__What you will do__:
Every line holding the string "Zoltán" should be copied out of the listing.
[[ Data, beginning ]]
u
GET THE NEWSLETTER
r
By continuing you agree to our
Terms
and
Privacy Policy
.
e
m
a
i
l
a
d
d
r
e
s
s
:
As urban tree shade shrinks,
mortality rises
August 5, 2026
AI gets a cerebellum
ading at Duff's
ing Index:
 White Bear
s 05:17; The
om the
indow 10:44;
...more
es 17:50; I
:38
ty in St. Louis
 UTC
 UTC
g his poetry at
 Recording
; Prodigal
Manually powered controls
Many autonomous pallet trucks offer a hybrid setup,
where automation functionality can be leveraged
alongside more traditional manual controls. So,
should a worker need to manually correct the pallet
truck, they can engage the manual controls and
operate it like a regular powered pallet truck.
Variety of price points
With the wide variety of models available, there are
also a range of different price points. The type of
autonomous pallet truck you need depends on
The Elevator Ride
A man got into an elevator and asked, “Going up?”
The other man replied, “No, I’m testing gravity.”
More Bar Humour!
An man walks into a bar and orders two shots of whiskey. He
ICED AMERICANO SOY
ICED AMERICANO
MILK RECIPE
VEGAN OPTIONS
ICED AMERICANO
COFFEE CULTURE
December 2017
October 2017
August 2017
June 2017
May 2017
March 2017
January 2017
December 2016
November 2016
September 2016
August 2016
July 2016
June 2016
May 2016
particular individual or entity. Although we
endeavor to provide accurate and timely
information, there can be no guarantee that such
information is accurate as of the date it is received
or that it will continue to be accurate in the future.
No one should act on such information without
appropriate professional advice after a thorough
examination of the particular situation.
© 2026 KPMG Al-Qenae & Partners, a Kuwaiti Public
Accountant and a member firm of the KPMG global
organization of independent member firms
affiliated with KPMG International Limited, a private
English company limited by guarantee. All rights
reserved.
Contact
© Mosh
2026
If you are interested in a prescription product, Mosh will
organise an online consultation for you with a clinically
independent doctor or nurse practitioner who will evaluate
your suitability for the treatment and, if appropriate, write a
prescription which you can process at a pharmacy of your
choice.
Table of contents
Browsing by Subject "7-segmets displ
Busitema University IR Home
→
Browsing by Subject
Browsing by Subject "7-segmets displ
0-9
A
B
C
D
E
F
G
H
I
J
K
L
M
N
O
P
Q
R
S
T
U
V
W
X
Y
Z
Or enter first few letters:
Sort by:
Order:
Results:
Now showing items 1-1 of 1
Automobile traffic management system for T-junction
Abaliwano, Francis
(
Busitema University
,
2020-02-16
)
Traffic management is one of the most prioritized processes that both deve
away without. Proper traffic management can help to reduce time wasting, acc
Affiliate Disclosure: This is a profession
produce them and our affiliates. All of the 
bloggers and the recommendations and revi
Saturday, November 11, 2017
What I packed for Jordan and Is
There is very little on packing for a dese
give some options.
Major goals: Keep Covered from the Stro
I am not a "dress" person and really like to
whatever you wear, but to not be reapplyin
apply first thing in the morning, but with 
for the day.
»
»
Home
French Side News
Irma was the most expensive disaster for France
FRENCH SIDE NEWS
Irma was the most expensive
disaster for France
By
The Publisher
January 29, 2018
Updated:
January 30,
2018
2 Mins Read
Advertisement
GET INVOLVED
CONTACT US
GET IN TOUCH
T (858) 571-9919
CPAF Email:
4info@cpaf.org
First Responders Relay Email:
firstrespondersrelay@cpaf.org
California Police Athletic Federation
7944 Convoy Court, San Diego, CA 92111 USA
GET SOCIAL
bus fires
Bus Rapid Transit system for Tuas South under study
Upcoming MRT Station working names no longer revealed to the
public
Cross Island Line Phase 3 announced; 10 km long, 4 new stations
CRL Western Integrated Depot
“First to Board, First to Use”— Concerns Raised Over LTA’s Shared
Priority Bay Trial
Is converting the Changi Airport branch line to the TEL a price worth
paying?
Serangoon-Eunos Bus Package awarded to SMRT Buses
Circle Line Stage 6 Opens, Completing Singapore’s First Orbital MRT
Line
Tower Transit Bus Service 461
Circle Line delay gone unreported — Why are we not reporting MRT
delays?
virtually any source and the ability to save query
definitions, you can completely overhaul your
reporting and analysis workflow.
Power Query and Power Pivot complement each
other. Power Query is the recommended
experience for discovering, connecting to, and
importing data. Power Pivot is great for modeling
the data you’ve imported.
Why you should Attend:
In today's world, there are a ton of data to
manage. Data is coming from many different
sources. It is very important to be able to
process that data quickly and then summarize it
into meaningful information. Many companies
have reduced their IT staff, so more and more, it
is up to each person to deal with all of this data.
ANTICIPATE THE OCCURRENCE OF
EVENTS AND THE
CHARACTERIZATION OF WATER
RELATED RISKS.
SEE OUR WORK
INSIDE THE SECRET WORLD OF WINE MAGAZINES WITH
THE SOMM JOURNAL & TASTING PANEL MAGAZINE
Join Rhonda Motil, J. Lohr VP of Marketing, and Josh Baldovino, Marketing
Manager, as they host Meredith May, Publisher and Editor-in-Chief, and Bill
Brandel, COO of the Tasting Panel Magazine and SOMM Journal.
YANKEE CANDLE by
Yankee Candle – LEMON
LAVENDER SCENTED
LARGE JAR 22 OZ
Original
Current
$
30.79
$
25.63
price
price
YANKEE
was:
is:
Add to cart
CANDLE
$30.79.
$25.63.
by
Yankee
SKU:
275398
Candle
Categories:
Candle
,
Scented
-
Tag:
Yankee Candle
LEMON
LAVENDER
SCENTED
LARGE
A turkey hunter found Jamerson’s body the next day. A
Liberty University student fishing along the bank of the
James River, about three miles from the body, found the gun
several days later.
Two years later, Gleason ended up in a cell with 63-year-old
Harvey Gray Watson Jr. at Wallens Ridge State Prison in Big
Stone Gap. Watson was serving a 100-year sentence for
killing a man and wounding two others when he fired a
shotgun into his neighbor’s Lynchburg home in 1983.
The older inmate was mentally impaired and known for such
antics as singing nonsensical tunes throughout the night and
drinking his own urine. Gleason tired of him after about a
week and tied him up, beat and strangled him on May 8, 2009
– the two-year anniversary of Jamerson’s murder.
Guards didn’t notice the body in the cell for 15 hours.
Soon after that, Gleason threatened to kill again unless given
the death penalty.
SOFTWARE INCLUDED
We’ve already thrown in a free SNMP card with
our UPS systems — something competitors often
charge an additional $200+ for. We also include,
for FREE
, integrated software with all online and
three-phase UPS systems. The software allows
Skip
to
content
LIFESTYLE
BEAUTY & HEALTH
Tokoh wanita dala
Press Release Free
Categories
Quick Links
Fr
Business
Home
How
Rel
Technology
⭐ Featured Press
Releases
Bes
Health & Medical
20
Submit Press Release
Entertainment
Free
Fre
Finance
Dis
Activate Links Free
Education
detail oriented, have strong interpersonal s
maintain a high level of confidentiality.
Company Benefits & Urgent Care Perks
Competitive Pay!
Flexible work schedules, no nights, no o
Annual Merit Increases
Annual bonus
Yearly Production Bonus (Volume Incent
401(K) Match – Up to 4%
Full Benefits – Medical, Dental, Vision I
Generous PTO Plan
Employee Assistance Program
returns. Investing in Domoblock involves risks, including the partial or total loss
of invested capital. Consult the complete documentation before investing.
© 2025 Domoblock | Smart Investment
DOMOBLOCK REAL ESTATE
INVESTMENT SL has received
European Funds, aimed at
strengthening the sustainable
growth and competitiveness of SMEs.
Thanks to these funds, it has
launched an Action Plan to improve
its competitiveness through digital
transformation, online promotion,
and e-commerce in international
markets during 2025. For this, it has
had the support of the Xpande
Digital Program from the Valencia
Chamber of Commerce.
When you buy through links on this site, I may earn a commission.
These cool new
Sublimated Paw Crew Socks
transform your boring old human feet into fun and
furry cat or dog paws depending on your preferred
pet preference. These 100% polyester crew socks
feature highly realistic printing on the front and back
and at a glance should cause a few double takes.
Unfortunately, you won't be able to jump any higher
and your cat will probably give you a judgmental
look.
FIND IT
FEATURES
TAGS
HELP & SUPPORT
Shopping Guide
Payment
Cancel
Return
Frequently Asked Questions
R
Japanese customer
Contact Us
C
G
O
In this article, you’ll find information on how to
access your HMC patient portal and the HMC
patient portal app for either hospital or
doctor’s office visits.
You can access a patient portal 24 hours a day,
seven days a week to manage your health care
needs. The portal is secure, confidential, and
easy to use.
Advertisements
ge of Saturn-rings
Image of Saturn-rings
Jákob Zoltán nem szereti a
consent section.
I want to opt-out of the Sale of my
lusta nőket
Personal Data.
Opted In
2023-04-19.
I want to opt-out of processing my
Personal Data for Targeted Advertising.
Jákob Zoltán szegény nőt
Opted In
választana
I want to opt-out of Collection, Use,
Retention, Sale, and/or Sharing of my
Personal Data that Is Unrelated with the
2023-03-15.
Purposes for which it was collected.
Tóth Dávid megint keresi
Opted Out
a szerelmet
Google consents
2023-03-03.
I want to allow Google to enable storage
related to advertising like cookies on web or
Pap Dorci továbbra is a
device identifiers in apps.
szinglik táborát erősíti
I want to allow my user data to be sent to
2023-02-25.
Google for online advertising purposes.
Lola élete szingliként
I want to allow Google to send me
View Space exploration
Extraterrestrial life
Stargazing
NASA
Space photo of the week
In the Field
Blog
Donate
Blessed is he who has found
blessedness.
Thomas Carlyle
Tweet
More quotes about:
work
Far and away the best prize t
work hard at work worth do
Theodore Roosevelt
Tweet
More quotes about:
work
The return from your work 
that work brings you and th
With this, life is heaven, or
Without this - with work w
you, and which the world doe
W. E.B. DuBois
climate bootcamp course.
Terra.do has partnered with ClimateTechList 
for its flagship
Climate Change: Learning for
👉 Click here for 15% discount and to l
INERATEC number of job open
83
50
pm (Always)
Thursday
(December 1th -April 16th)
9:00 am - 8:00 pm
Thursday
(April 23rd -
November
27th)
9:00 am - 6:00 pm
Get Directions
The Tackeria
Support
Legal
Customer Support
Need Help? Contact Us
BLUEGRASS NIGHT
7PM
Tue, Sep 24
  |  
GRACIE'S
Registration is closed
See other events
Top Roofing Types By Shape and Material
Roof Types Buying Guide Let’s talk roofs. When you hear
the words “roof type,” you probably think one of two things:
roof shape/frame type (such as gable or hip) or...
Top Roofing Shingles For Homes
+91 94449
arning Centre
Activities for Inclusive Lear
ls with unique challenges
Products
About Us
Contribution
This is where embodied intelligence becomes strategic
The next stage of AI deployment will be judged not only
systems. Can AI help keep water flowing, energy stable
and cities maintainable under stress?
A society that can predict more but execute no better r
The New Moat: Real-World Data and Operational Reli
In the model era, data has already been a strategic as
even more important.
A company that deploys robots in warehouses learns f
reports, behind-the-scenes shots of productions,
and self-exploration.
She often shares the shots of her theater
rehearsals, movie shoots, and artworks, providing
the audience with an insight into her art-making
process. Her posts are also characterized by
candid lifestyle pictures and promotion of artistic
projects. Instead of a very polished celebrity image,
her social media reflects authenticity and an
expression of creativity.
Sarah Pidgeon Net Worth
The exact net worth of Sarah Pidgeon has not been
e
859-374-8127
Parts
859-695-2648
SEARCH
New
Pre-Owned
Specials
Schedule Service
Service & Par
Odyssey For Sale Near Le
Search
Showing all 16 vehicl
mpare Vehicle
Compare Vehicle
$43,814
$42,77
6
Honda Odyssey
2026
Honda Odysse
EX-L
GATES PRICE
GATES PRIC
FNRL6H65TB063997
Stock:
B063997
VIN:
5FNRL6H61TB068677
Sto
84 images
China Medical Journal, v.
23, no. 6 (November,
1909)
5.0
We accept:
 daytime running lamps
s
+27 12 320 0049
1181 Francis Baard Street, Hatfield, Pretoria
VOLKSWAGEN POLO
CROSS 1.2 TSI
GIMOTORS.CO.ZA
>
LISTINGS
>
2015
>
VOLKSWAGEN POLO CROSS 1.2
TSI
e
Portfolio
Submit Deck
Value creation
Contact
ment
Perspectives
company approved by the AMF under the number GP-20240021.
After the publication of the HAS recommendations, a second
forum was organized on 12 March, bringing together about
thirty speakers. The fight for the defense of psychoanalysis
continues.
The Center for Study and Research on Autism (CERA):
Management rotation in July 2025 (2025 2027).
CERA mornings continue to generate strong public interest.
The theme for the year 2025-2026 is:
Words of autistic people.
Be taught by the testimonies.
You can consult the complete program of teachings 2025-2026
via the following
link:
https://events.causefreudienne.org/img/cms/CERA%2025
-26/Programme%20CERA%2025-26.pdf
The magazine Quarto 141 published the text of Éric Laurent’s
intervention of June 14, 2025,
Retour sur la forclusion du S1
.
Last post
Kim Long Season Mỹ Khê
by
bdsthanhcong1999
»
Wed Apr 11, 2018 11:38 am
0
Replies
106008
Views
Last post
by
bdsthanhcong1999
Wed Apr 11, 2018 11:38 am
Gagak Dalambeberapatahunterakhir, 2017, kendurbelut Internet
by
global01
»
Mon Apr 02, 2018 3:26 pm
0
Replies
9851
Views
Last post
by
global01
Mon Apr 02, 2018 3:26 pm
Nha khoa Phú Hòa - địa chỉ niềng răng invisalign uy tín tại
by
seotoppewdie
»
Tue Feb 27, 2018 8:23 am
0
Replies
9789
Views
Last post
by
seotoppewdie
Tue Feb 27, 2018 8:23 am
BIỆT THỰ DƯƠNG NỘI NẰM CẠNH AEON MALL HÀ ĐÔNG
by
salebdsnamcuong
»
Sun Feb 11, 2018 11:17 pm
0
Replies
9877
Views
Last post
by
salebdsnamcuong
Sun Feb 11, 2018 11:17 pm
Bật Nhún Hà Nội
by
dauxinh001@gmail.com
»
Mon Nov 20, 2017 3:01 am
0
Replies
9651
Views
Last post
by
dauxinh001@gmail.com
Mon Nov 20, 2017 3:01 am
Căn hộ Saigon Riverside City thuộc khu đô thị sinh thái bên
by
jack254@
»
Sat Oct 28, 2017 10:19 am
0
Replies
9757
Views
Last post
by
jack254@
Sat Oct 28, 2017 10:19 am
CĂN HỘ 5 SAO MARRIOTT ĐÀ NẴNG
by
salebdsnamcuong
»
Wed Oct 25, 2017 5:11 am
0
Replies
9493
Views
[[ Data, end ]]
__Result for this exercise__:
Jákob Zoltán nem szereti a
Jákob Zoltán szegény nőt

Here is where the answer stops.